Field’s “Baseball As America” videos put visitors in box seats

This is the Position Menu, one of six enabling visitors to find a subject. By selecting a particular position, a scorecard is presented with a list of all Hall of Fame members that played a large portion of their career at that position. Photograph courtesy of the National Baseball Hall of Fame and Museum, Inc.

The “Baseball As America” exhibit, presenting the great feats and stuff of legends, is hitting a home run at the Field Museum, aided by videos that bring the past into focus.

Fresh from a stint at the Los Angeles County Museum of Natural History, “Baseball As America” incorporates clips from “A League of Their Own,” “The Natural” and “Field of Dreams,” to emphasize the power of the sport in the life and dreams of the nation.

“It’s a great exhibit. I think it really matches interactive technology with the ability to give all the statistics about the inductees in the National Baseball Hall of Fame with a great artifact collection,” said multimedia producer Steve Gregory of Boston’s New England Technology Group, which partnered with the NBHF to create the interactivity.

The Group spent about ten months to organize and produce and edit the video clips sent on standard data SP format by the NBHF to Gregory.

The Cooperstown, N.Y. Hall of Fame invested many hundreds of thousand dollars to develop the traveling exhibit. It utilizes five videos with looped presentations, and a touch-screen component with industrial flat panel LCD screens.

The touch-screen computers let visitors to dig even deeper into the thousands of stats and biographical highlights of the star players of America’s signature sport.

“It was an immense but fun project to gather all the information and visuals,” Gregory said. After searching through 12,000 hours of video and thousands of digitized photographs, Gregory’s tech team transferred the videos to a Sigma-designed M-peg board for assembly. They then wrote the software and designed the graphics.

The finished videos were installed in basic off-the-shelf Dell PCs and programmed in MacroMedia Director. “It uses a database that we created for the exhibit so we could keep track of all their statistics of all the inductees,” noted Gregory.

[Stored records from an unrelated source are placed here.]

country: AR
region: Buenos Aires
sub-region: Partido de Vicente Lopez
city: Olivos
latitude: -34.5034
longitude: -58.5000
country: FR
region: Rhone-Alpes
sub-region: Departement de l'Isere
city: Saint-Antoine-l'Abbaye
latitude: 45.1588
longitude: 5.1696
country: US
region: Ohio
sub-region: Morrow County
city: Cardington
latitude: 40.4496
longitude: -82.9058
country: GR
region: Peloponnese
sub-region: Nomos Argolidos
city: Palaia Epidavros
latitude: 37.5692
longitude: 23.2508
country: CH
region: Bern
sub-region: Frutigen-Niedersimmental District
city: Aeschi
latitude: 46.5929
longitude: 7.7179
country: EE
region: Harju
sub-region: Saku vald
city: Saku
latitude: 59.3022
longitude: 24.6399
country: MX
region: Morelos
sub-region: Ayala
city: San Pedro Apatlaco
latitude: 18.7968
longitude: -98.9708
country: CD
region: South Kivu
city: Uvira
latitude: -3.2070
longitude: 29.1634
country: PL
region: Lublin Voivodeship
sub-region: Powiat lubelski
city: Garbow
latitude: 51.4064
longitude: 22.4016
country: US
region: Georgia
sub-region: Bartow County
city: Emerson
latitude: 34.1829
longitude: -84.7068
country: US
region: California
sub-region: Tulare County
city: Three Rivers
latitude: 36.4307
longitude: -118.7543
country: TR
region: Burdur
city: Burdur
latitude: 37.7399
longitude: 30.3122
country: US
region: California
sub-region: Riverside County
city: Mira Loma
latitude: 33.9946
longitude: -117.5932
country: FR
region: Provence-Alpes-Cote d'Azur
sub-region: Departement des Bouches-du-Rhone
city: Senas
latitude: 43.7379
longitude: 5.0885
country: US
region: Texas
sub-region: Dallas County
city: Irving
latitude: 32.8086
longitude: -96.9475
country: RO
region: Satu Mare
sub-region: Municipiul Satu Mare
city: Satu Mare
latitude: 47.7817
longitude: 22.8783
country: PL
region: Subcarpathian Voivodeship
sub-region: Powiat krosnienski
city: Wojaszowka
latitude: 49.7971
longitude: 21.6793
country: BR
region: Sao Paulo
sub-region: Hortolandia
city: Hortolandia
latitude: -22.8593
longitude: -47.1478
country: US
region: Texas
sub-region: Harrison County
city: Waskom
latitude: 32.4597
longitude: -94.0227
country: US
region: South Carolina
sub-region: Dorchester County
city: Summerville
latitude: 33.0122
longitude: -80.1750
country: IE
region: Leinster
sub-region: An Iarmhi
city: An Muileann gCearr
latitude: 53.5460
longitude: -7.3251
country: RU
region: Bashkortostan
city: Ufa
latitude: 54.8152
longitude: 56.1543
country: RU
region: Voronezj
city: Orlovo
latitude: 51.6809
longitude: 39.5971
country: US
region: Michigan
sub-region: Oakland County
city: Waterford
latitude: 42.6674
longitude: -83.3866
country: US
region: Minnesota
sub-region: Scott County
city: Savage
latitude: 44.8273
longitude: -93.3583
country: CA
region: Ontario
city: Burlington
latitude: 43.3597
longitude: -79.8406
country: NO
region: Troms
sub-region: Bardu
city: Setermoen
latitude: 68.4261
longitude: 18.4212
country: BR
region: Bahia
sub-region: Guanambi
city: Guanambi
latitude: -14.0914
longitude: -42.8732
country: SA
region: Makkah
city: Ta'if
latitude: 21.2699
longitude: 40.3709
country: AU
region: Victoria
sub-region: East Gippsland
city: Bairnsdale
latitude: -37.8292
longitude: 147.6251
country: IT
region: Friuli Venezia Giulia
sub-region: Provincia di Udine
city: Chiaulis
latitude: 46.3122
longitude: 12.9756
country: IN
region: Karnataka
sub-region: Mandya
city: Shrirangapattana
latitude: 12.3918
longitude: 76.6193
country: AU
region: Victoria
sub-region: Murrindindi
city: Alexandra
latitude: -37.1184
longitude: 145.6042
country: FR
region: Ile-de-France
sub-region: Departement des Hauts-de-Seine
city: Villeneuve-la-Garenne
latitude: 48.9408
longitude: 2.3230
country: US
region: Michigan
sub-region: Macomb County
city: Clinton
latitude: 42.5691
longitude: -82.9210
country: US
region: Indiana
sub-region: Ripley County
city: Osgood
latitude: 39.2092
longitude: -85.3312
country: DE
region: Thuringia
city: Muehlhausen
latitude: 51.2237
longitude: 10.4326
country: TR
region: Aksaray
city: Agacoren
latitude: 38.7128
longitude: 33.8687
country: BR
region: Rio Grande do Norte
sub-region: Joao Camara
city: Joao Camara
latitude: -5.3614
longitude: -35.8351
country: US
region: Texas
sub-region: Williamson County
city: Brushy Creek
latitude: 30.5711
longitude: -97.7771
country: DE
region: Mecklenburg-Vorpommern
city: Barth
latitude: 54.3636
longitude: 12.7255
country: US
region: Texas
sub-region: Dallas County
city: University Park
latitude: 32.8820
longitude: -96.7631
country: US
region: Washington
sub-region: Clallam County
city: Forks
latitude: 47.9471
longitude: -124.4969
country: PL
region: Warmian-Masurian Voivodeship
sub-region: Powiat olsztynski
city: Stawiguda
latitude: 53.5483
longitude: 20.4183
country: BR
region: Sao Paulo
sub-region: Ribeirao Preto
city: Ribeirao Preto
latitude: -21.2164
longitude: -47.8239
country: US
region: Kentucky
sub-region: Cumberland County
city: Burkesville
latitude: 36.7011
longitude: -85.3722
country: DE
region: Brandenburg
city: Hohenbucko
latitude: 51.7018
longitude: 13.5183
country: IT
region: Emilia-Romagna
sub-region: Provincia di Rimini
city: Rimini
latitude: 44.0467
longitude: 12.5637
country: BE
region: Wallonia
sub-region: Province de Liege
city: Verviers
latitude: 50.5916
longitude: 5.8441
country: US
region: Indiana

Only a CD is needed to update the computerized information.

Because traffic flow was a consideration with a huge exhibit like this, “we needed to limit the length of the videos,” said Kristen Mueller, the Hall of Fame’s lead curator. “Of course, we want people to enjoy the video segments, but we did not want them to have to linger or have to install seats because of their length.”

Four of the videos are two-minutes long, the last is four-minutes. One segment deals with how baseball has been incorporated into popular culture through films, theatre and television, with clips culled from national archives. The four-minute piece deals specifically with movies and TV shows, even including “The Simpsons.”

Various NBHF staff members voiced the narratives, although a professional was hired for two segments. “We wanted to get a feel of community, because the videos talk a lot about being Americans and we just took different voices,” said curator Mueller.

Five hundred of the most precious artifacts are on display. There’s Babe Ruth’s bat and the Sammy Sosa’s record-smashing bat, Jackie Robinson’s jersey, Harry Caray’s signature glasses and Ryne Sandberg’s glove, and the shoes worn by “Shoeless Joe Jackson” of the 1919 Chicago Black Sox.

Some of the artifacts are delicate items, such as President Franklin D. Roosevelt’s letter giving Major League basement the green light just weeks after Pearl Harbor, and baseball’s most valuable trading card, a T206 Honus Wagner, encased under glass and lit by fiber optic connections to preserve them by keeping temperature and humidity levels even.